◆ **PROBLEM DESCRIPTION**
Check each line of the data for "center", and copy the ones that have it.

◆ **EXTRACTED RECORDS**
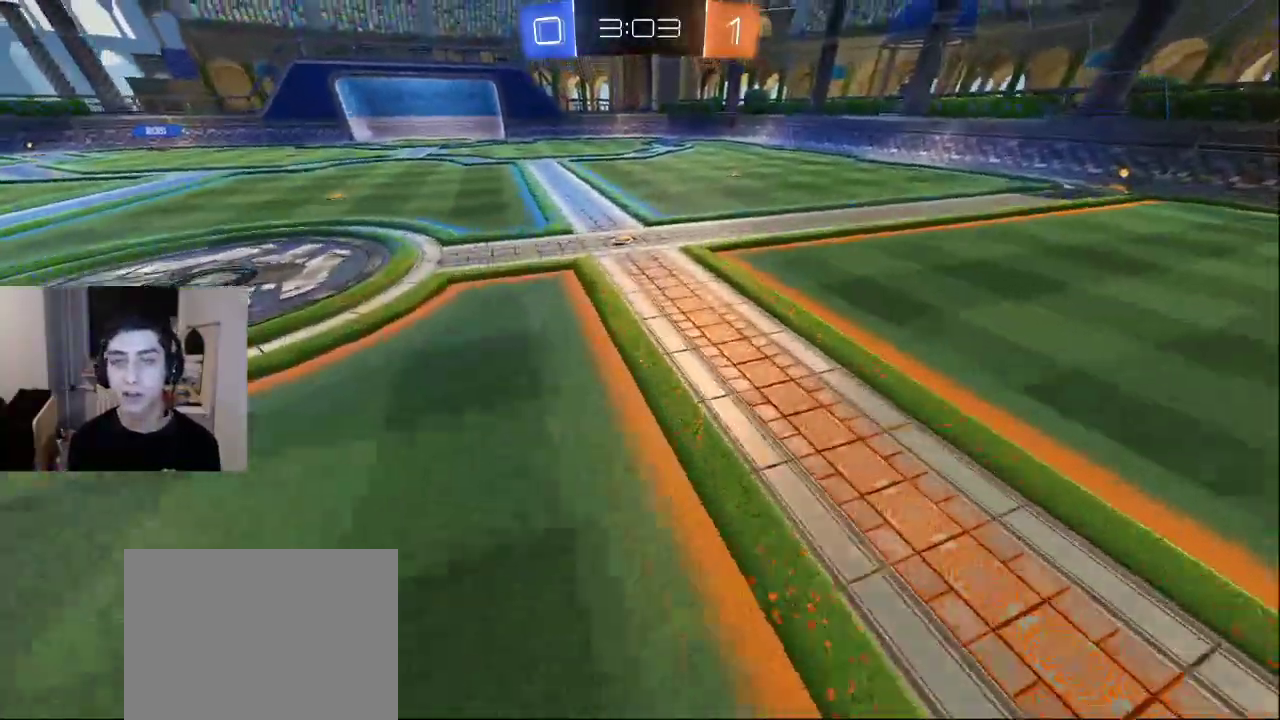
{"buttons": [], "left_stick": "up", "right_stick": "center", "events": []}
* * *
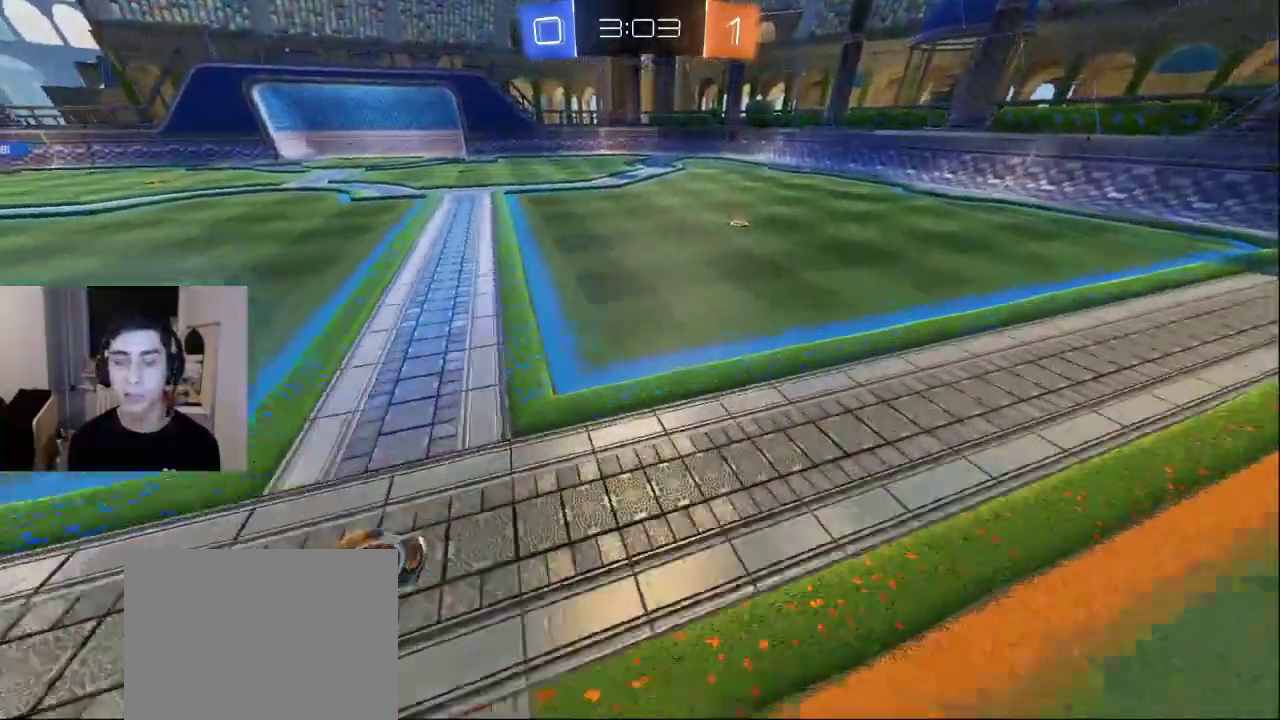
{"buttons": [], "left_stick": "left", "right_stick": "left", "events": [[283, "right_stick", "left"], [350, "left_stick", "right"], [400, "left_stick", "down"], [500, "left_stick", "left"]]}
...
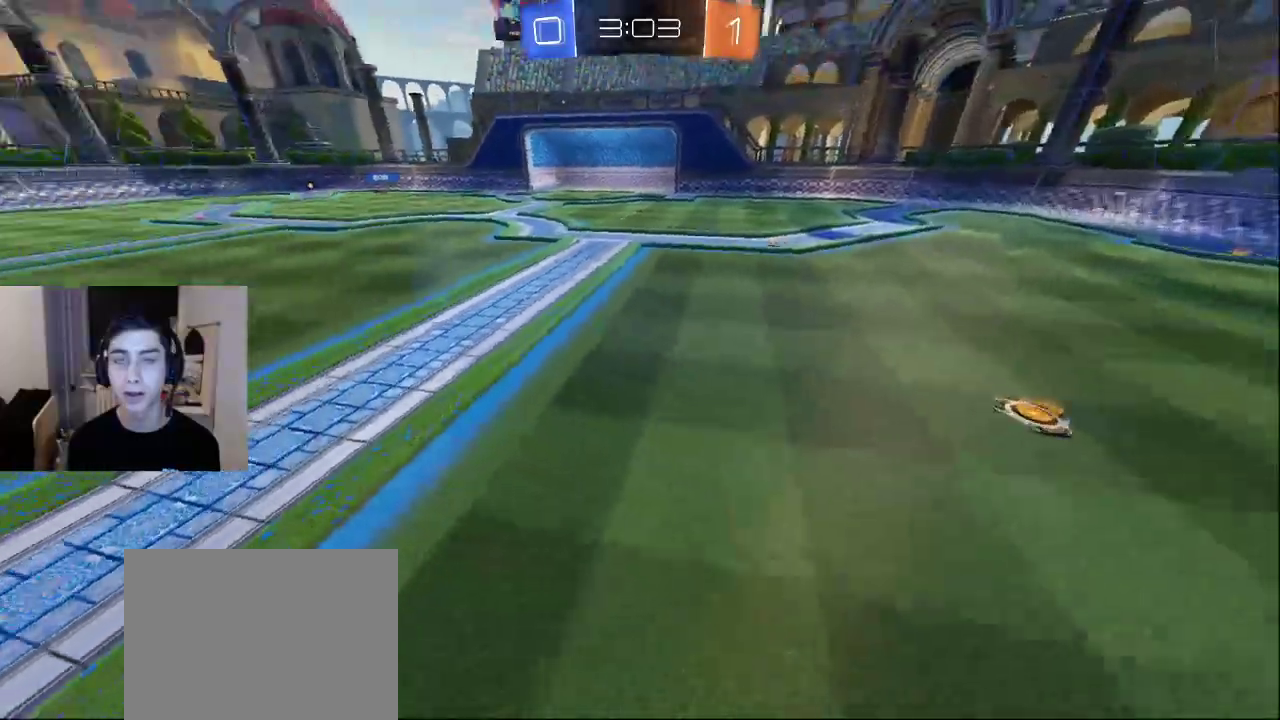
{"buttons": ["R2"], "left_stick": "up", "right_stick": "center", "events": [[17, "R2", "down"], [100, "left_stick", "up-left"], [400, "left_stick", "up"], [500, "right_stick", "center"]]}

◆ **COMPLETED EXERCISE**
{"buttons": [], "left_stick": "up", "right_stick": "center", "events": []}
{"buttons": ["R2"], "left_stick": "up", "right_stick": "center", "events": [[17, "R2", "down"], [100, "left_stick", "up-left"], [400, "left_stick", "up"], [500, "right_stick", "center"]]}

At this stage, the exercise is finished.